> **Collection entries**

****

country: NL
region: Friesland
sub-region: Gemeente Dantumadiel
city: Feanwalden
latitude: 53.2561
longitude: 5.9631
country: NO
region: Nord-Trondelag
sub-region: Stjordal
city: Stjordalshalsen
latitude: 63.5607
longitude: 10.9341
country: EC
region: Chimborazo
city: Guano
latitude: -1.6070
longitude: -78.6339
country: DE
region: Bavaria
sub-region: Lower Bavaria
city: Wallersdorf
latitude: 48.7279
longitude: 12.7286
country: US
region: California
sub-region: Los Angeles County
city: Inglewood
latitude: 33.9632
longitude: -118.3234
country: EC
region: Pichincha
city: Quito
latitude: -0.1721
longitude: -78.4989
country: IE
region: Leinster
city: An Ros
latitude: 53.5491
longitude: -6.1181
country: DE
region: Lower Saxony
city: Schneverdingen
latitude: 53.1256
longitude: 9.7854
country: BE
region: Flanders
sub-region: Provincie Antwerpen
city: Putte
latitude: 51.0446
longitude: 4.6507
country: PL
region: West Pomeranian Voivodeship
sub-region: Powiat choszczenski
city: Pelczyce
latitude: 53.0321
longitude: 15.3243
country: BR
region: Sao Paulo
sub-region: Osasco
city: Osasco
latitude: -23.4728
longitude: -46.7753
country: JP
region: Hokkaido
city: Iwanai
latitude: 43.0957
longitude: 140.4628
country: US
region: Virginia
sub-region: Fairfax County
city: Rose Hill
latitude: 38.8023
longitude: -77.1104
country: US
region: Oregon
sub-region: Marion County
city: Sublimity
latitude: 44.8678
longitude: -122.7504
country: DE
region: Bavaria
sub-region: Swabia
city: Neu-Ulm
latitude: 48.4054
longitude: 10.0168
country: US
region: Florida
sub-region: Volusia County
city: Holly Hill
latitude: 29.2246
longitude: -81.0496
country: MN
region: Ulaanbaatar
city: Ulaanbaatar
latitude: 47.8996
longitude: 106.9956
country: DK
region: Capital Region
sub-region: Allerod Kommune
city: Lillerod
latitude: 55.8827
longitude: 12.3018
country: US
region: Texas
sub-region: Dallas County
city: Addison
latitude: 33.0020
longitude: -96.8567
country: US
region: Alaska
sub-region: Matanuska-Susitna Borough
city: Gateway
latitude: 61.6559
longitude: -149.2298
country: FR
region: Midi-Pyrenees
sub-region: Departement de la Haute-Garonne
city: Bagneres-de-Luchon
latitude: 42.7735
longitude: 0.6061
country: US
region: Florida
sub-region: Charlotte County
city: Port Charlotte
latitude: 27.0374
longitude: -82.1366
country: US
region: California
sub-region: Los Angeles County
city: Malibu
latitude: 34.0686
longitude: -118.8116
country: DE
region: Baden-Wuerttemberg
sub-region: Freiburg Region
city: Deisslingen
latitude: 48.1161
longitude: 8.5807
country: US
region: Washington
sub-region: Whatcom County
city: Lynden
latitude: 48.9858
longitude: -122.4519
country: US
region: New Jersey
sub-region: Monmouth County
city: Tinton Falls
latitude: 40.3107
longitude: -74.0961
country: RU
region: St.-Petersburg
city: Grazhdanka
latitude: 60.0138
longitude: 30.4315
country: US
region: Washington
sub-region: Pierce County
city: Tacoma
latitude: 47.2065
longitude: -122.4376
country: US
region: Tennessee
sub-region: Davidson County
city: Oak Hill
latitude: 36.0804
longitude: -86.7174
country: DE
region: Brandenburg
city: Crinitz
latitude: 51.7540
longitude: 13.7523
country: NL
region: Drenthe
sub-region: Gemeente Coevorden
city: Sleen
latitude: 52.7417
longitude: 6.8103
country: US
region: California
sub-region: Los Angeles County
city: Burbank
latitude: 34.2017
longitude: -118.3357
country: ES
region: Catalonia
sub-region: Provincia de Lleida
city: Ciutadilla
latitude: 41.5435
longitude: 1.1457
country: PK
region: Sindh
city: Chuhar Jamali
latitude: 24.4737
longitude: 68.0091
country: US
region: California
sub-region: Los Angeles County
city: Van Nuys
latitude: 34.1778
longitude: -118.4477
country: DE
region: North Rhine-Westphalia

****

> **OBJECTIVE**
Copy the entries word for word, beginning at the first line and ending after the line containing "longitude: 10.0168".

> **THE SOLUTION**
country: NL
region: Friesland
sub-region: Gemeente Dantumadiel
city: Feanwalden
latitude: 53.2561
longitude: 5.9631
country: NO
region: Nord-Trondelag
sub-region: Stjordal
city: Stjordalshalsen
latitude: 63.5607
longitude: 10.9341
country: EC
region: Chimborazo
city: Guano
latitude: -1.6070
longitude: -78.6339
country: DE
region: Bavaria
sub-region: Lower Bavaria
city: Wallersdorf
latitude: 48.7279
longitude: 12.7286
country: US
region: California
sub-region: Los Angeles County
city: Inglewood
latitude: 33.9632
longitude: -118.3234
country: EC
region: Pichincha
city: Quito
latitude: -0.1721
longitude: -78.4989
country: IE
region: Leinster
city: An Ros
latitude: 53.5491
longitude: -6.1181
country: DE
region: Lower Saxony
city: Schneverdingen
latitude: 53.1256
longitude: 9.7854
country: BE
region: Flanders
sub-region: Provincie Antwerpen
city: Putte
latitude: 51.0446
longitude: 4.6507
country: PL
region: West Pomeranian Voivodeship
sub-region: Powiat choszczenski
city: Pelczyce
latitude: 53.0321
longitude: 15.3243
country: BR
region: Sao Paulo
sub-region: Osasco
city: Osasco
latitude: -23.4728
longitude: -46.7753
country: JP
region: Hokkaido
city: Iwanai
latitude: 43.0957
longitude: 140.4628
country: US
region: Virginia
sub-region: Fairfax County
city: Rose Hill
latitude: 38.8023
longitude: -77.1104
country: US
region: Oregon
sub-region: Marion County
city: Sublimity
latitude: 44.8678
longitude: -122.7504
country: DE
region: Bavaria
sub-region: Swabia
city: Neu-Ulm
latitude: 48.4054
longitude: 10.0168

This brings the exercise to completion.